**Task details**: Before the items, copy the stretch of the Chris Koos interview from "A: Since the" through "to their hotel.", word for word.

Since 2003, Normal, Ill., business owner Chris Koos has championed downtown development as mayor of the Midwest college town situated on Amtrak’s Chicago-St. Louis Lincoln Service route. He was nominated on Friday by President Joe Biden for a spot on Amtrak’s board of directors, the second time he has been nominated. President Donald Trump nominated Koos in May 2020, but that nomination was never confirmed by the Senate.
Koos was interviewed by Trains passenger correspondent Bob Johnston in June 2020 at Normal’s Uptown Station, a transportation hub opened in 2012 which also serves as the city hall and council chambers. That interview, conducted in the midst of the COVID-19 pandemic, was printed in the September 2020 issue of Trains Magazine. It is offered online here for the first time.
Q: How did you get interested in passenger rail?
A: It’s always been a part of this Bloomington-Normal community. As a little kid, we’d take my grandfather to the Gulf, Mobile & Ohio train station, he’d take the train to Florida, and we’d be there to pick him up. My father worked in the Chicago & Alton Railroad shops as a cabinet maker, then became a remodeling contractor after that.
If you look at passengers riding the train to and from Normal today, they span the whole socioeconomic and demographic range. People like Amtrak for its convenience — it’s about 21/2 hours to both Chicago and St. Louis. That includes my brother, who runs the nationally accredited local history museum here.
Q: What has been the impact of Uptown Station?
A: Since the $46 million multimodal facility with city hall offices upstairs opened in 2012, replacing the small
station across the tracks, the building and its adjacent plaza have become the new heart of Normal. It acts as a hub for not only Amtrak but intercity buses to Peoria and Springfield, Ill., and Connect Transit, the reinvented local bus system with seven routes that typically handle 470,000 passenger trips per year.

Uptown Station has helped shift development from the town’s perimeter to what has become a vibrant downtown with shops, restaurants, two hotels, a 40,000-square-foot conference center, two parking garages, and the Children’s Discovery Museum just across the circle. Groups now come here for meetings because we’re centrally located in the state; many people come on the train and walk across the street to their hotel.
Q: What experience do you have riding Amtrak trains?

**Excerpted records**:
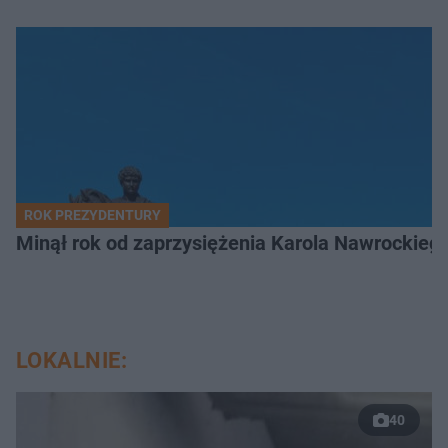
ROK PREZYDENTURY
Minął rok od zaprzysiężenia Karola Nawrockiego
LOKALNIE:
40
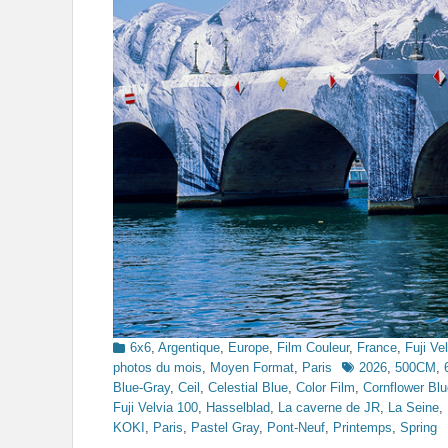
Categories
6x6
,
Argentique
,
Europe
,
Film Couleur
,
France
,
Fuji Ve
Tags
photos du mois
,
Moyen Format
,
Paris
2026
,
500CM
,
Blue-Gray
,
Ceil
,
Celestial Blue
,
Color Film
,
Cornflower Blu
Fuji Velvia 100
,
Hasselblad
,
La caverne de JR
,
La Seine
,
KOKI
,
Paris
,
Pastel Gray
,
Pont-Neuf
,
Printemps
,
Spring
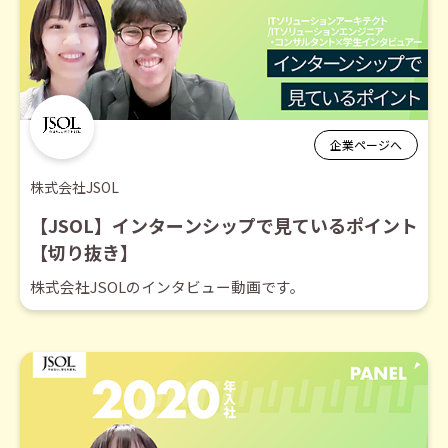
企業ページへ
株式会社JSOL
【JSOL】インターンシップで見ているポイント
【切り抜き】
株式会社JSOLのインタビュー動画です。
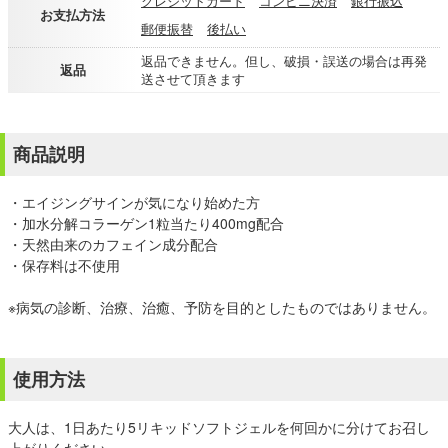
クレジットカード
コンビニ決済
銀行振込
お支払方法
郵便振替
後払い
返品できません。但し、破損・誤送の場合は再発
返品
送させて頂きます
商品説明
・エイジングサインが気になり始めた方
・加水分解コラーゲン1粒当たり400mg配合
・天然由来のカフェイン成分配合
・保存料は不使用
※病気の診断、治療、治癒、予防を目的としたものではありません。
使用方法
大人は、1日あたり5リキッドソフトジェルを何回かに分けてお召し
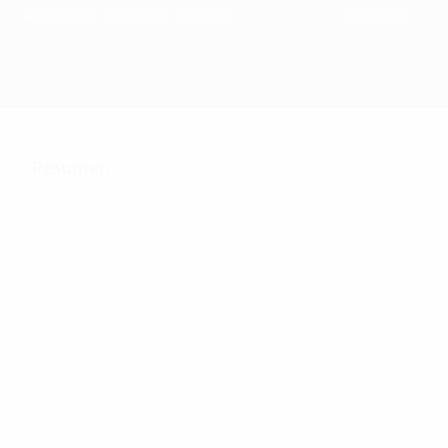
Resumen
Partidos
Grupos
Estadísticas
Equipos
Resumen
118
Partidos jugados
31
31
Equipos de la fase final
Incluyendo fase de clasific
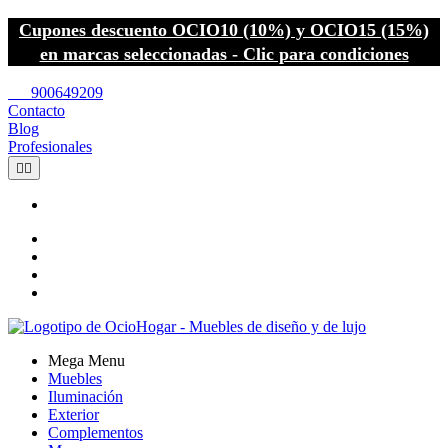
Cupones descuento OCIO10 (10%) y OCIO15 (15%)
en marcas seleccionadas - Clic para condiciones
call
900649209
Contacto
Blog
Profesionales


Mega Menu
Muebles
Iluminación
Exterior
Complementos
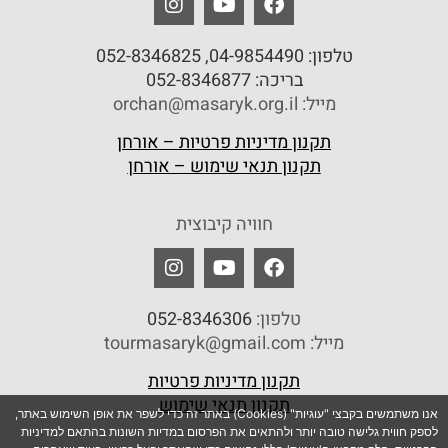
טלפון:
04-9854490
, 052-8346825
בריכה:
052-8346877
מייל: orchan@masaryk.org.il
תקנון מדיניות פרטיות – אורחן
תקנון תנאי שימוש – אורחן
חוויה קיבוצית
טלפון:
052-8346306
מייל: tourmasaryk@gmail.com
תקנון מדיניות פרטיות
תקנון תנאי שימוש
אנו משתמשים בקבצי "עוגיות" (Cookies) באתר זה כדי לשפר את אופן השימוש באתר,
לספק חווית גלישה טובה יותר ולהתאים את הפרסום במדיות השונות בהתאם למדיניות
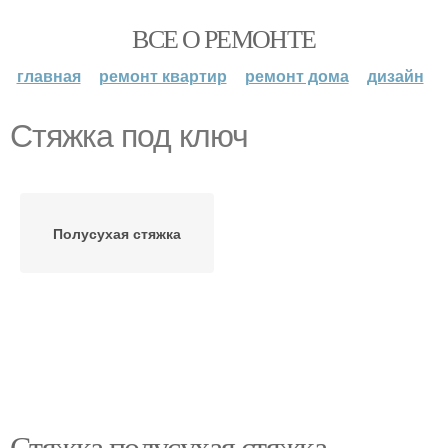
ВСЕ О РЕМОНТЕ
главная
ремонт квартир
ремонт дома
дизайн
Стяжка под ключ
Полусухая стяжка
Стяжка полусухая стяжка.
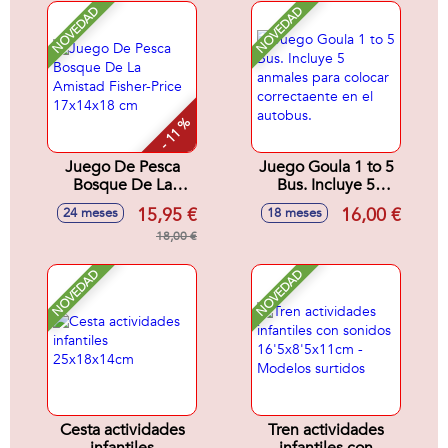
NOVEDAD
NOVEDAD
- 11 %
Juego De Pesca
Juego Goula 1 to 5
Bosque De La
Bus. Incluye 5
Amistad Fisher-
anmales para
15,95 €
16,00 €
24 meses
18 meses
Price 17x14x18 cm
colocar
18,00 €
correctaente en el
autobus.
NOVEDAD
NOVEDAD
Cesta actividades
Tren actividades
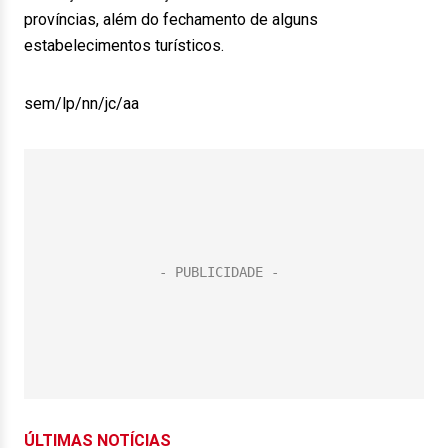
províncias, além do fechamento de alguns
estabelecimentos turísticos.
sem/lp/nn/jc/aa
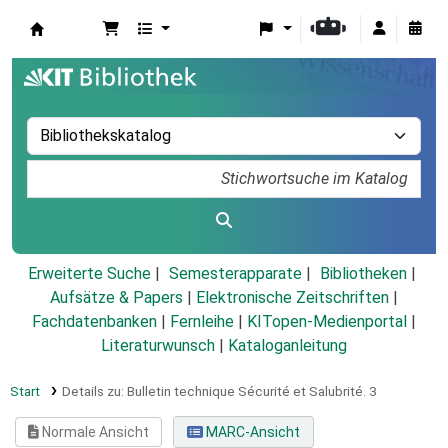
Koha
Erweiterte Suche
Semesterapparate
Bibliotheken
Aufsätze & Papers
|
Elektronische Zeitschriften
|
Fachdatenbanken
|
Fernleihe
|
KITopen-Medienportal
|
Literaturwunsch
|
Kataloganleitung
Start
Details zu:
Bulletin technique Sécurité et Salubrité.
3
Normale Ansicht
MARC-Ansicht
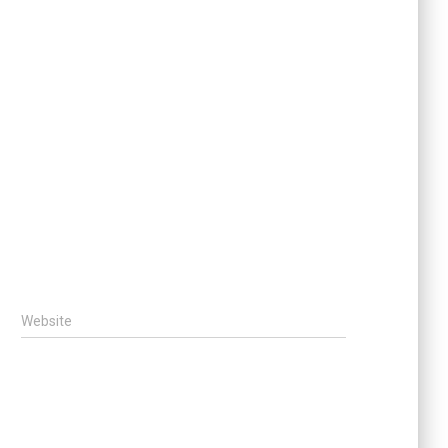
Website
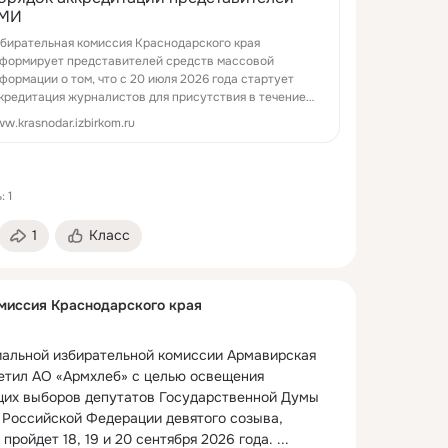
МИ
ной Думы Федерального Собрания Российской 
ыва и муниципальных выборов, голосование на 
бирательная комиссия Краснодарского края
формирует представителей средств массовой
 и 20 сентября 2026 года.
 ...
формации о том, что с 20 июля 2026 года стартует
кредитация журналистов для присутствия в течение
его периода голосовани...
w.krasnodar.izbirkom.ru
 1
1
Класс
миссия Краснодарского края
альной избирательной комиссии Армавирская 
тил АО «Армхлеб» с целью освещения 
их выборов депутатов Государственной Думы 
Российской Федерации девятого созыва, 
пройдет 18, 19 и 20 сентября 2026 года.
 ...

**Answer for the task**:
A: Since the $46 million multimodal facility with city hall offices upstairs opened in 2012, replacing the small
station across the tracks, the building and its adjacent plaza have become the new heart of Normal. It acts as a hub for not only Amtrak but intercity buses to Peoria and Springfield, Ill., and Connect Transit, the reinvented local bus system with seven routes that typically handle 470,000 passenger trips per year.

Uptown Station has helped shift development from the town’s perimeter to what has become a vibrant downtown with shops, restaurants, two hotels, a 40,000-square-foot conference center, two parking garages, and the Children’s Discovery Museum just across the circle. Groups now come here for meetings because we’re centrally located in the state; many people come on the train and walk across the street to their hotel.